Thiruvananthapuram: After row over irregularities in the purchase of medicine and medical equipment through Kerala Medical Services Corporation (KMSCL), now crucial files including those related with purchase of medicines have gone missing from the headquarters of the health department. The matter came to light when section clerks themselves informed it to the higher authorities.
Though employees extensively searched for days, none of the missing files were found. Based on the complaint raised by the director of health services, the police have initiated probe into the matter. Police have also instructed the director of health services to make the places from where these files have gone missing. The exact number of missing files have not been ascertained, but according to the authorities concerned, it is above 500.
Notably, when row over purchase irregularities was in limelight, there were allegations that digital files in KMSCL and that of medicine related contracts were destroyed. The vigilance department which is investigating about the missing files in health department headquarters is also looking into this angle. If the officials find any link, then the chance of a racket working in KMSCL and health department headquarters cannot be ruled out, suggested information from police sources.
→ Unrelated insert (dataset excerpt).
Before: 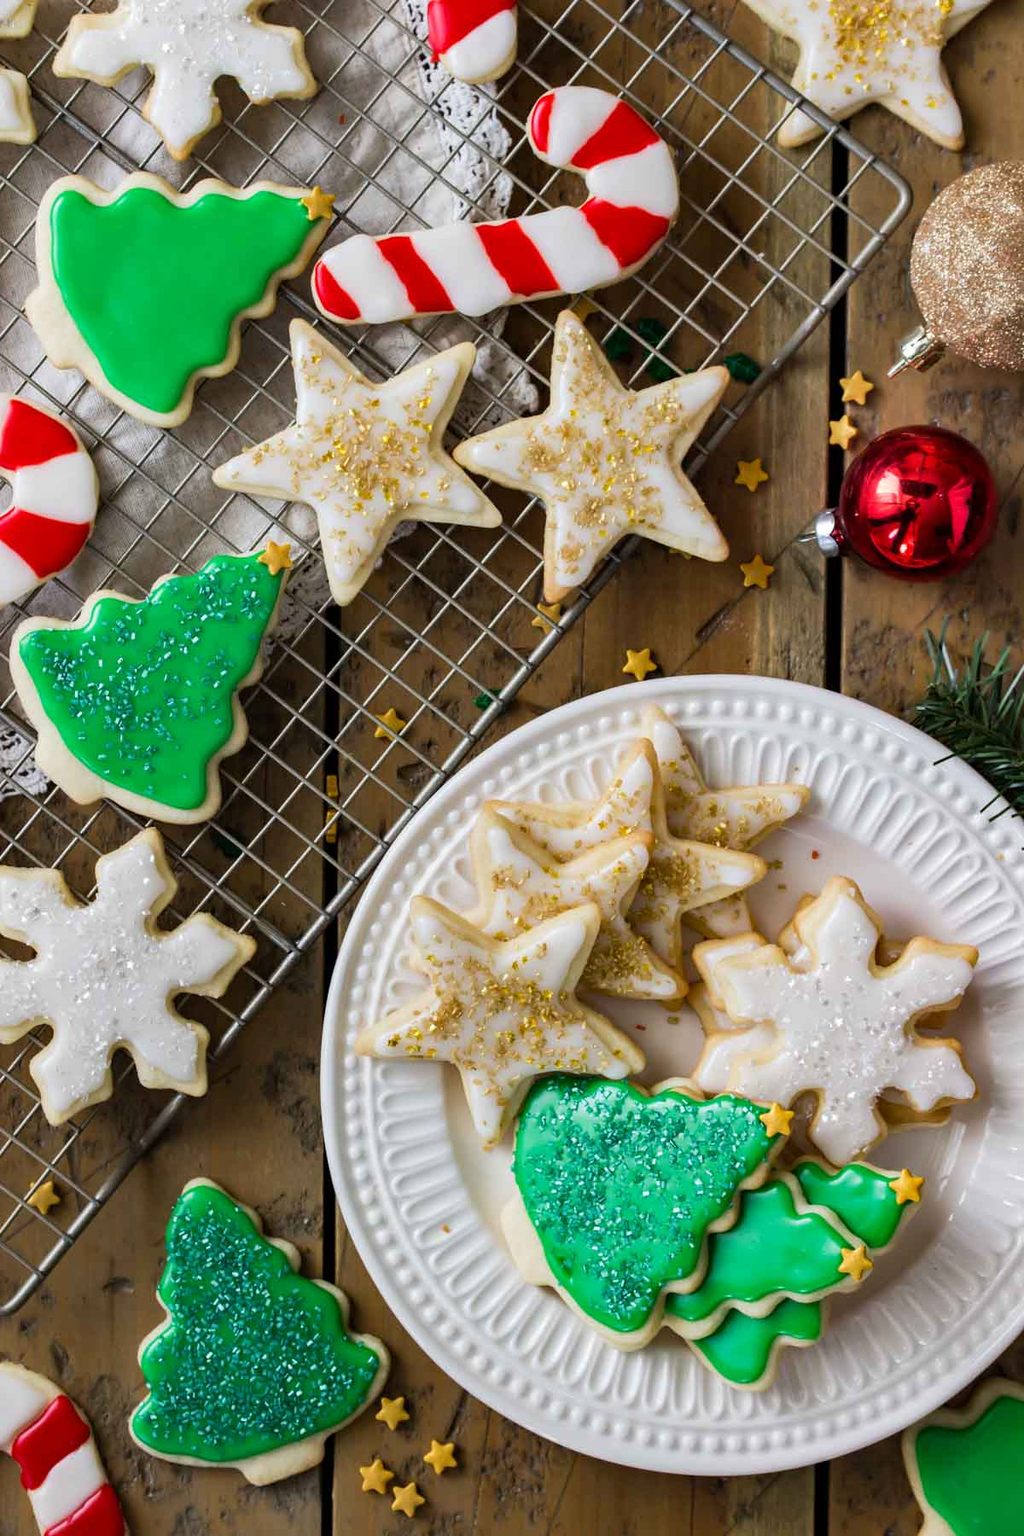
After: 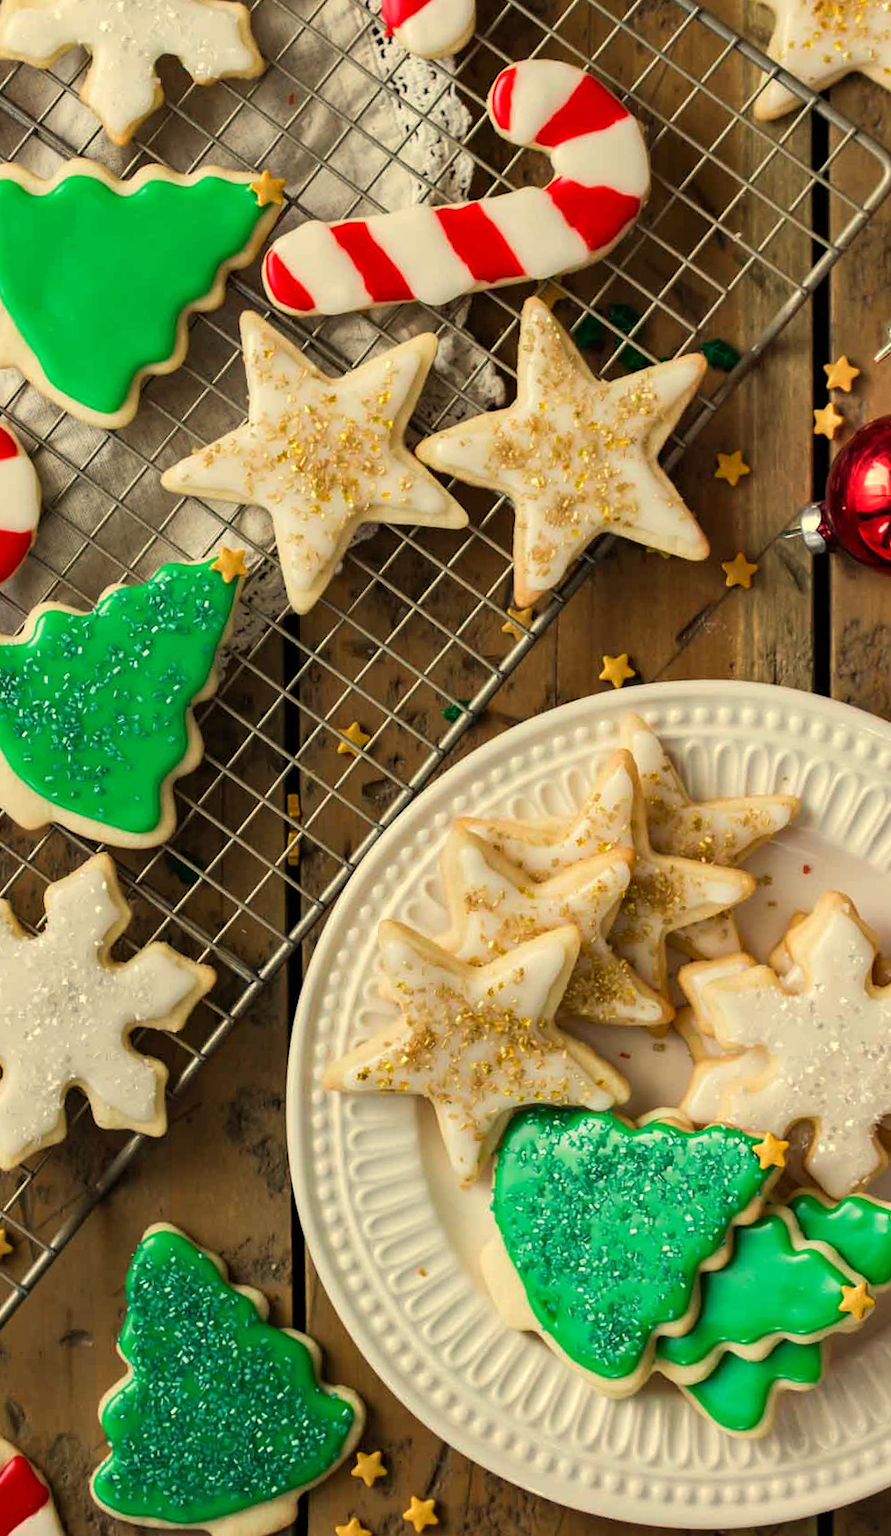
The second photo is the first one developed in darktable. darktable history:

The files missing from the headquarters include indent readied and observations in the audit with respect to the purchase of medicines and medical equipment for government hospitals. The files were stored in shelves and cupboards. Police is of the opinion that files cannot be shifted without the knowledge of officials in the directorate. Likewise, as per the information given by clerks to police though cupboards having important files were shifted during renovation activities, at that time no files were missing.
It is KMSCL which procures medicine and medical equipment for government hospitals annually. However, considering the pandemic purchase rules including that of tenders were avoided and procurement was made. Reports suggests that procurement was made at high rates.